● **Dataset content**
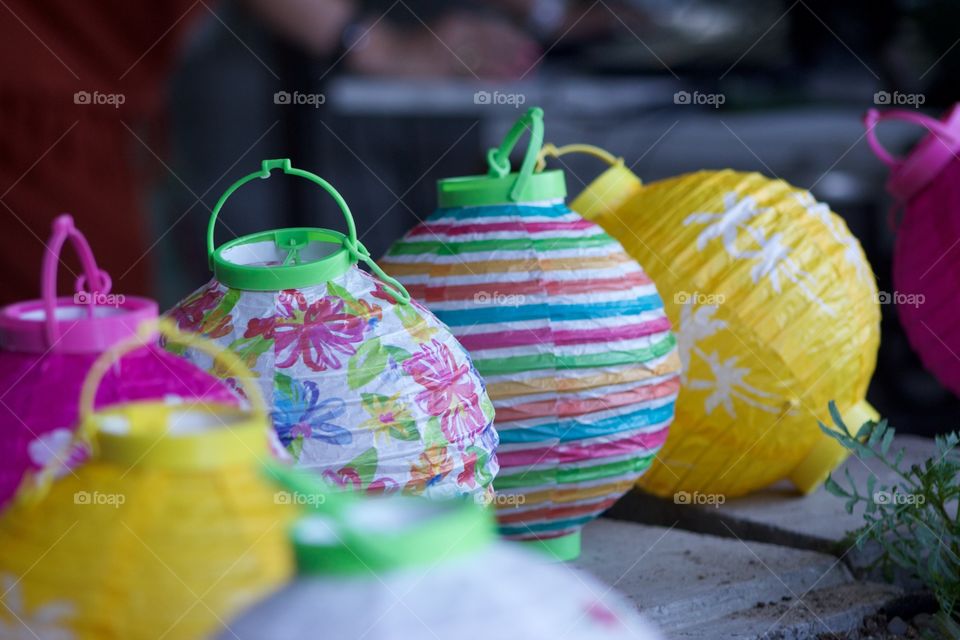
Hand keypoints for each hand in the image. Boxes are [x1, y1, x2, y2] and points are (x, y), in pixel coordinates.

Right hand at [347, 12, 541, 79]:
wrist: (384, 51)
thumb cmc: (412, 50)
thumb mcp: (442, 41)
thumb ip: (465, 48)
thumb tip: (491, 58)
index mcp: (456, 24)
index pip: (491, 30)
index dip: (512, 39)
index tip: (530, 47)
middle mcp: (455, 34)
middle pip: (492, 42)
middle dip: (514, 51)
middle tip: (534, 60)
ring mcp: (448, 50)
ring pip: (485, 56)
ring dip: (506, 63)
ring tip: (525, 71)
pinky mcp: (441, 67)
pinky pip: (470, 71)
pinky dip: (489, 75)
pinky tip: (503, 81)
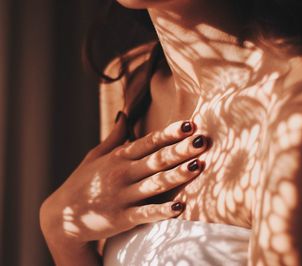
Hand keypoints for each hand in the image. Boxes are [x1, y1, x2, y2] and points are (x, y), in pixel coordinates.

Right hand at [40, 112, 207, 245]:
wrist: (62, 217)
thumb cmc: (82, 183)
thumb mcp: (95, 156)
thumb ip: (114, 137)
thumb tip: (124, 114)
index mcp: (118, 157)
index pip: (148, 142)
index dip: (170, 133)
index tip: (190, 124)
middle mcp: (122, 174)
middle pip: (156, 160)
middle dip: (180, 150)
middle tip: (203, 141)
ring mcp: (122, 196)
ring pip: (155, 184)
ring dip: (177, 175)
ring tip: (199, 166)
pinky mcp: (122, 218)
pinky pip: (145, 214)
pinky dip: (162, 211)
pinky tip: (180, 207)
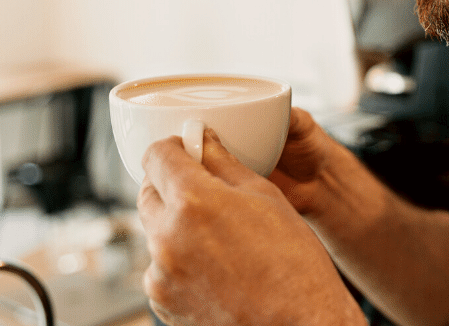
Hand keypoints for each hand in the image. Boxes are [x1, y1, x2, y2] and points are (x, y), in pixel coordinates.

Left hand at [138, 128, 364, 325]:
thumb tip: (204, 141)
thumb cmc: (293, 265)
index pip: (156, 156)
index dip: (173, 147)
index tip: (186, 150)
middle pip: (149, 193)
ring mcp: (160, 275)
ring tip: (222, 238)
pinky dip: (180, 259)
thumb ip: (224, 163)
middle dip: (173, 186)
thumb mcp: (266, 197)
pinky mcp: (161, 302)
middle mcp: (167, 238)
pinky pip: (161, 266)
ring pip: (156, 231)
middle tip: (207, 192)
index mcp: (193, 203)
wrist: (300, 325)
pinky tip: (217, 267)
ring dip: (177, 224)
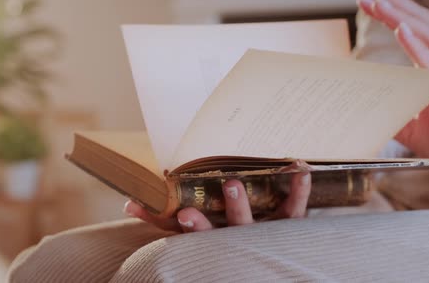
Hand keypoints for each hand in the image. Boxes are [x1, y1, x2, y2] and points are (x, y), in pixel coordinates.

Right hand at [123, 172, 310, 232]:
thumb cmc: (218, 238)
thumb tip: (129, 203)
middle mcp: (242, 237)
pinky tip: (299, 168)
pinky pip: (297, 208)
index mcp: (217, 239)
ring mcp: (266, 232)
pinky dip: (299, 189)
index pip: (203, 236)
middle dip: (225, 212)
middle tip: (220, 192)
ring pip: (262, 220)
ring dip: (250, 202)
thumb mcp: (187, 233)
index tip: (184, 215)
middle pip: (233, 227)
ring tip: (240, 182)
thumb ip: (157, 217)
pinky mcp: (289, 224)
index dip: (196, 227)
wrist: (259, 262)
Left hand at [357, 0, 428, 160]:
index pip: (411, 29)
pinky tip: (401, 29)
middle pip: (419, 23)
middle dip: (391, 1)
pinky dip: (417, 44)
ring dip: (400, 15)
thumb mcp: (406, 123)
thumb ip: (384, 109)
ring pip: (427, 35)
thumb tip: (353, 106)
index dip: (390, 11)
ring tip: (377, 0)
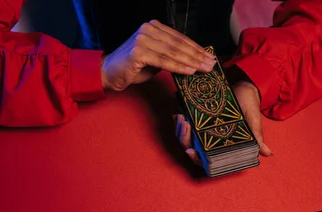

● **Task to carry out**
Reproduce the listing above from the line that contains "pinky mcp: (289, 224)" through its final line, exactly and with nothing added. Omit the images.

● **Written solution**
pinky mcp: (289, 224)
index dip: (196, 227)
wrist: (259, 262)
Left hand at [357, 0, 428, 160]:
index pip: (411, 29)
pinky tip: (401, 29)
middle pip: (419, 23)
middle dip: (391, 1)
pinky dip: (417, 44)
ring dip: (400, 15)
thumb mcp: (406, 123)
thumb ip: (384, 109)
ring pip: (427, 35)
thumb tip: (353, 106)
index dip: (390, 11)
ring tip: (377, 0)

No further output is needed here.